Collected data:
☆ ☆ ☆

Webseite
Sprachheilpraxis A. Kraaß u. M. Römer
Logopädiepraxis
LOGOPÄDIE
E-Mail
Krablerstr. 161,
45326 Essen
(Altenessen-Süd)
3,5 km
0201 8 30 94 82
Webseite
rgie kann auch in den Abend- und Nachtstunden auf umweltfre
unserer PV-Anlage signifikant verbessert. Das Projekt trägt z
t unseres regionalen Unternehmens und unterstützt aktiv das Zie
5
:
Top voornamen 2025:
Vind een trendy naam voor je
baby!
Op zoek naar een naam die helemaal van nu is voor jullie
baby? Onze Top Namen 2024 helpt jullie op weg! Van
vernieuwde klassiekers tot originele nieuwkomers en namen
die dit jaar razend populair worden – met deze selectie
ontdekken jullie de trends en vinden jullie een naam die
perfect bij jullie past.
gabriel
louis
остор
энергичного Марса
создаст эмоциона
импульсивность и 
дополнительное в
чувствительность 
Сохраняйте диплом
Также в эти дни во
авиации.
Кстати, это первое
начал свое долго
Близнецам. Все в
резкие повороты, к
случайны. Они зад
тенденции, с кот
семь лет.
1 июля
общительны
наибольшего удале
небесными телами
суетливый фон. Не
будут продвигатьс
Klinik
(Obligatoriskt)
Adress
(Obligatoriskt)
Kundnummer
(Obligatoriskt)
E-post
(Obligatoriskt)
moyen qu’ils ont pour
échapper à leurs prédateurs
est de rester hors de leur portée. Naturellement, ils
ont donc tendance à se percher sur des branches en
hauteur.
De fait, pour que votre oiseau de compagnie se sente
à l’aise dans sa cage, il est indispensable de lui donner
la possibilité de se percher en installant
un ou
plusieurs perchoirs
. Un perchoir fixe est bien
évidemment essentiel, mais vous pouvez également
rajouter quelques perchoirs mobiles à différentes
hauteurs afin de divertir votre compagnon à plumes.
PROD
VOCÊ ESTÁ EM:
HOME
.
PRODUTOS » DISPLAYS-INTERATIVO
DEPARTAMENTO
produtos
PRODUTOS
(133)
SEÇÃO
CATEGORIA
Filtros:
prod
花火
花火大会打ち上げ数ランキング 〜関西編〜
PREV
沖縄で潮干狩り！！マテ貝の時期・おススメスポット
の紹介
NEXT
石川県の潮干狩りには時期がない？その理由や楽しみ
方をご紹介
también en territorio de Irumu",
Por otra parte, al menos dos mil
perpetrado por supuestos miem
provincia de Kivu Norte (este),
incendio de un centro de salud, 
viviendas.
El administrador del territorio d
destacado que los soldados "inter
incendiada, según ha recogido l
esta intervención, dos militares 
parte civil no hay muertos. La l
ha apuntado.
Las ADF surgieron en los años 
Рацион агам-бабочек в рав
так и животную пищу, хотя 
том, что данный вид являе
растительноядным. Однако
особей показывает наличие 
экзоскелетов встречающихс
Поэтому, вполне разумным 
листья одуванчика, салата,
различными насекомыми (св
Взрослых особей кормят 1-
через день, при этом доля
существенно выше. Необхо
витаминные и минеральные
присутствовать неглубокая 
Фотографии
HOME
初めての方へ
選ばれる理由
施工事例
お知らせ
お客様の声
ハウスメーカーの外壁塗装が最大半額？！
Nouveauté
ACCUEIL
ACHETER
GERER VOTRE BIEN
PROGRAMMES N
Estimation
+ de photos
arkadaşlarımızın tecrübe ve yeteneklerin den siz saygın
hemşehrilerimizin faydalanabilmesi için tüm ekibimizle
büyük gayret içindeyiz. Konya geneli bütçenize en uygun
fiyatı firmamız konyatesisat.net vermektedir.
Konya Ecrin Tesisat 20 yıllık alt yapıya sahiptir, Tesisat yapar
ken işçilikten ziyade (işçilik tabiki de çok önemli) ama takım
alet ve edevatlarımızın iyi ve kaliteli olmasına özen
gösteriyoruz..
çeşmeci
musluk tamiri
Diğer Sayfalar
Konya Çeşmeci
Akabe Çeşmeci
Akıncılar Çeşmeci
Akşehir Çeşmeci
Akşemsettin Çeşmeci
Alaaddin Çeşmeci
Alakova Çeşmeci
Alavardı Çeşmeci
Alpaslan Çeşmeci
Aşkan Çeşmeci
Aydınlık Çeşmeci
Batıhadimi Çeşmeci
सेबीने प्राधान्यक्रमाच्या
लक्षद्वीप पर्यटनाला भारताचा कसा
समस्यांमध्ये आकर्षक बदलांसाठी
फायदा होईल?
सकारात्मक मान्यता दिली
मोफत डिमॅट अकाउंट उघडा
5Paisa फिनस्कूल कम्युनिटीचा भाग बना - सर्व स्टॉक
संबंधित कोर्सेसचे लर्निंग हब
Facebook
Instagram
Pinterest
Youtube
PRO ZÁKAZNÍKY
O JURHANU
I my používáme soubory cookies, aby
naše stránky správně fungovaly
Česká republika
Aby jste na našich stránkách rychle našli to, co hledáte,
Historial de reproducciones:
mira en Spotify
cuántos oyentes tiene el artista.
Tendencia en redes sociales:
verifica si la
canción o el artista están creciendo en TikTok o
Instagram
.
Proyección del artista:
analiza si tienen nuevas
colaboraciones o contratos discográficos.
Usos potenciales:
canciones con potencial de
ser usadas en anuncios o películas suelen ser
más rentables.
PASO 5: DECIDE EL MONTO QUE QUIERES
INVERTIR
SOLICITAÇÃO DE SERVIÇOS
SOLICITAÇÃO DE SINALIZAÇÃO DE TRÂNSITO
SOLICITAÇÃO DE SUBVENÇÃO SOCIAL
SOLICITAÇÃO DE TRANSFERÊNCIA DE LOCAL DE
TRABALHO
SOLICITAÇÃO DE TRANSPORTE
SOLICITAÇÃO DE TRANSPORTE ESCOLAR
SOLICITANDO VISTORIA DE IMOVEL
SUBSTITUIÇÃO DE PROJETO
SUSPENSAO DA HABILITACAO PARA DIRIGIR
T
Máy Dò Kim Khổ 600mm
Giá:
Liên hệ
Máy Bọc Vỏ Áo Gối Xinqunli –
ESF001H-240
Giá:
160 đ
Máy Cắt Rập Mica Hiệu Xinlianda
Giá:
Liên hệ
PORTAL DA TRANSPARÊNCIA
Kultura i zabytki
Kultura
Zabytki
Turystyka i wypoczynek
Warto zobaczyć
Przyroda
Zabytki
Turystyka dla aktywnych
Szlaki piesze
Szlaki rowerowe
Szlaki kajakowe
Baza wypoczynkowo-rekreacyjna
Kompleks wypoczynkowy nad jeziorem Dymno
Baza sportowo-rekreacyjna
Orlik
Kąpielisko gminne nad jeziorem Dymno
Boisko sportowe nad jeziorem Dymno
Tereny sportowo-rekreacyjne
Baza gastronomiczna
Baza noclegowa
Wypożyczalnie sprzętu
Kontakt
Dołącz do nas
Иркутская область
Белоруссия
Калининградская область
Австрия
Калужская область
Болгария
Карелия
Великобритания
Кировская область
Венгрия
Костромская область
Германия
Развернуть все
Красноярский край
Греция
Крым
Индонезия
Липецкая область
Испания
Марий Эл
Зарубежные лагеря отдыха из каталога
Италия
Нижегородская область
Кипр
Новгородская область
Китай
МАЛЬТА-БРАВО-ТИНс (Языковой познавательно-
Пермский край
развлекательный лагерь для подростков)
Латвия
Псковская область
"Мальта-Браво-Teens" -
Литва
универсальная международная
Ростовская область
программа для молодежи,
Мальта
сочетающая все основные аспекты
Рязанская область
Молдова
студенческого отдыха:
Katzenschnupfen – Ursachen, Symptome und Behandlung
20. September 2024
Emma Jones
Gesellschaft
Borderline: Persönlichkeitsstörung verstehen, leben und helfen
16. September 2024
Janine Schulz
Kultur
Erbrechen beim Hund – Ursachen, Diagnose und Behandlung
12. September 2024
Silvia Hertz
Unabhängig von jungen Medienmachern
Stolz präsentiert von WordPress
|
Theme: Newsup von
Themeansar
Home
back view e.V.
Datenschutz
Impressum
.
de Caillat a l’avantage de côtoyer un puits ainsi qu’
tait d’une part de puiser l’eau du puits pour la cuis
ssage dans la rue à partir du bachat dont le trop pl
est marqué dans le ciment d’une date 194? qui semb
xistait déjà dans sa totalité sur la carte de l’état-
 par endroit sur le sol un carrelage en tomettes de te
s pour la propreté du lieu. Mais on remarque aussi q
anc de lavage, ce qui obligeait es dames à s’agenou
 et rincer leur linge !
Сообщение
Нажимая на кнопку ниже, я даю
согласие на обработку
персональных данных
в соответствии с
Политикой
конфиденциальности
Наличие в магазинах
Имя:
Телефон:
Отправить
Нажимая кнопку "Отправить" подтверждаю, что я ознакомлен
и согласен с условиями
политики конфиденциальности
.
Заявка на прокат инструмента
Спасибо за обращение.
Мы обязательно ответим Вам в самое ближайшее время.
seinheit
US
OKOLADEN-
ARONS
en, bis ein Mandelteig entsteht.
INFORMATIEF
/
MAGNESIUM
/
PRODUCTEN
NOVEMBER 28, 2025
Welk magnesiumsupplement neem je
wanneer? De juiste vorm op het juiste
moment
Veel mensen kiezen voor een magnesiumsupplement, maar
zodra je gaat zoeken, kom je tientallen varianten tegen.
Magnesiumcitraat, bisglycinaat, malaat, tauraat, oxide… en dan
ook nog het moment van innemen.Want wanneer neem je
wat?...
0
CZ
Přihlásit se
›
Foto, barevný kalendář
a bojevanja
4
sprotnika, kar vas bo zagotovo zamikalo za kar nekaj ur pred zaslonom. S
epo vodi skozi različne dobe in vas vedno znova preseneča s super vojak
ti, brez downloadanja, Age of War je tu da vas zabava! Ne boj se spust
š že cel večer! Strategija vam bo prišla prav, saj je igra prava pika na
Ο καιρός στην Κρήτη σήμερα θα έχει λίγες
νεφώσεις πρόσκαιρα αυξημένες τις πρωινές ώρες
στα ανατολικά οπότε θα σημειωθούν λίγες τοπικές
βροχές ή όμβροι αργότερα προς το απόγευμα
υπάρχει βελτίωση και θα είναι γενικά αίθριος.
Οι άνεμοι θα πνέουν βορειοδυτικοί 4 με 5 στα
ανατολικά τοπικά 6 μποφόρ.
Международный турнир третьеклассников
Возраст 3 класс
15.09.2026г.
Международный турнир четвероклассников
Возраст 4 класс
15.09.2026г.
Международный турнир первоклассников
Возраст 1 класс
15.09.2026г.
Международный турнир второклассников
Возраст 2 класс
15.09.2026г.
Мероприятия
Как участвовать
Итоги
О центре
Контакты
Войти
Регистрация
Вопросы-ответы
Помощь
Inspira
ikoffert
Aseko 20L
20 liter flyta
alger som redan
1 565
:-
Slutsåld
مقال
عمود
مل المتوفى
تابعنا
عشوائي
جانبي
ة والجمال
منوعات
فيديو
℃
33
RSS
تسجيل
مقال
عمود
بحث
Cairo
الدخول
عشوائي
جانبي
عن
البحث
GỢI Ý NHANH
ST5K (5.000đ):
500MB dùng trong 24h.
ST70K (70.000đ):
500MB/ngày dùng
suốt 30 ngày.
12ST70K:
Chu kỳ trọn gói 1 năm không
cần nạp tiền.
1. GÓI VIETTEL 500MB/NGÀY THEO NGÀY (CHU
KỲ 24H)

☆ ☆ ☆

- Job item: Please repeat word for word the lines above that run from the beginning through the line containing "est de rester", keeping both the first and that last line.

- Output of the task:
Webseite
Sprachheilpraxis A. Kraaß u. M. Römer
Logopädiepraxis
LOGOPÄDIE
E-Mail
Krablerstr. 161,
45326 Essen
(Altenessen-Süd)
3,5 km
0201 8 30 94 82
Webseite
rgie kann auch in den Abend- und Nachtstunden auf umweltfre
unserer PV-Anlage signifikant verbessert. Das Projekt trägt z
t unseres regionalen Unternehmens und unterstützt aktiv das Zie
5
:
Top voornamen 2025:
Vind een trendy naam voor je
baby!
Op zoek naar een naam die helemaal van nu is voor jullie
baby? Onze Top Namen 2024 helpt jullie op weg! Van
vernieuwde klassiekers tot originele nieuwkomers en namen
die dit jaar razend populair worden – met deze selectie
ontdekken jullie de trends en vinden jullie een naam die
perfect bij jullie past.
gabriel
louis
остор
энергичного Марса
создаст эмоциона
импульсивность и 
дополнительное в
чувствительность 
Сохраняйте диплом
Также в эти дни во
авиации.
Кстати, это первое
начал свое долго
Близнецам. Все в
резкие повороты, к
случайны. Они зад
тенденции, с кот
семь лет.
1 июля
общительны
наибольшего удале
небесными телами
суетливый фон. Не
будут продвигатьс
Klinik
(Obligatoriskt)
Adress
(Obligatoriskt)
Kundnummer
(Obligatoriskt)
E-post
(Obligatoriskt)
moyen qu’ils ont pour
échapper à leurs prédateurs
est de rester hors de leur portée. Naturellement, ils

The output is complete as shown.